## Extract to read
-- -- --
September 9, 2013. An HIV/AIDS vaccine candidate being developed by researchers at Oregon Health and Science University appears to have the ability to completely clear an AIDS-causing virus from the body.
”To date, HIV infection has only been cured in a very small number of highly publicized but unusual clinical cases in which HIV-infected individuals were treated with antiviral medicines very early after the onset of infection or [were given] a stem cell transplant to combat cancer. This latest research suggests that certain immune responses elicited by a new vaccine may also have the ability to completely remove HIV from the body,” according to Louis Picker, associate director of the Vaccine and Gene Therapy Institute at OHSU. (See Module 6.)
In 2011 the United Nations estimated 34 million people worldwide were living with human immunodeficiency virus (HIV) and about 2.5 million became newly infected with HIV. Progress against the disease over the past ten years has been uneven. Since 2001 there has been a 50% or greater drop in new infections in twenty-five countries and there was a 42% drop in new infections in the Caribbean, which is the second most affected region in the world. Unfortunately, over the same period, in the Middle East and North Africa the number of new infections has increased by more than 35%, and Eastern Europe and Central Asia have also seen an increase (UNAIDS, 2012).
-- -- --
## Data shown
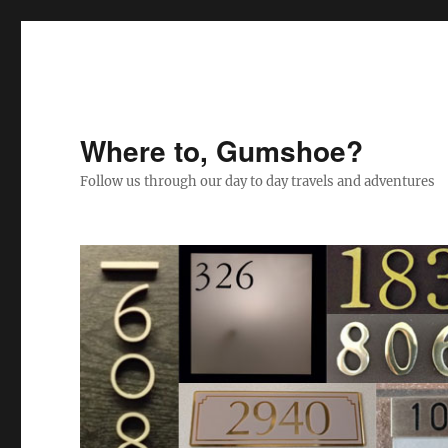
Where to, Gumshoe?
Follow us through our day to day travels and adventures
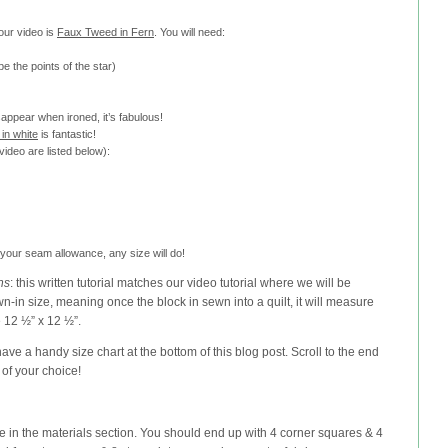
 our video is
Faux Tweed in Fern
. You will need:
be the points of the star)
appear when ironed, it’s fabulous!
in white
is fantastic!
ideo are listed below):
im your seam allowance, any size will do!
ns
: this written tutorial matches our video tutorial where we will be
n-in size, meaning once the block in sewn into a quilt, it will measure
 12 ½” x 12 ½”.
have a handy size chart at the bottom of this blog post. Scroll to the end
of your choice!
ve in the materials section. You should end up with 4 corner squares & 4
-- -- --
## Problems to work on
1 > Answer these from the HIV text:
(a) Researchers at which university are developing the vaccine candidate?
(b) What position does Louis Picker hold?
(c) By what percentage did new infections in the Caribbean drop since 2001?
2 > Write out the stretch of the HIV text from "September 9, 2013." through "from the body.", word for word.
You can leave the lines aside; they aren't needed here.

## Answers for the tasks
1 >
(a) Oregon Health and Science University
(b) Associate director of the Vaccine and Gene Therapy Institute at OHSU
(c) 42%

2 >
September 9, 2013. An HIV/AIDS vaccine candidate being developed by researchers at Oregon Health and Science University appears to have the ability to completely clear an AIDS-causing virus from the body.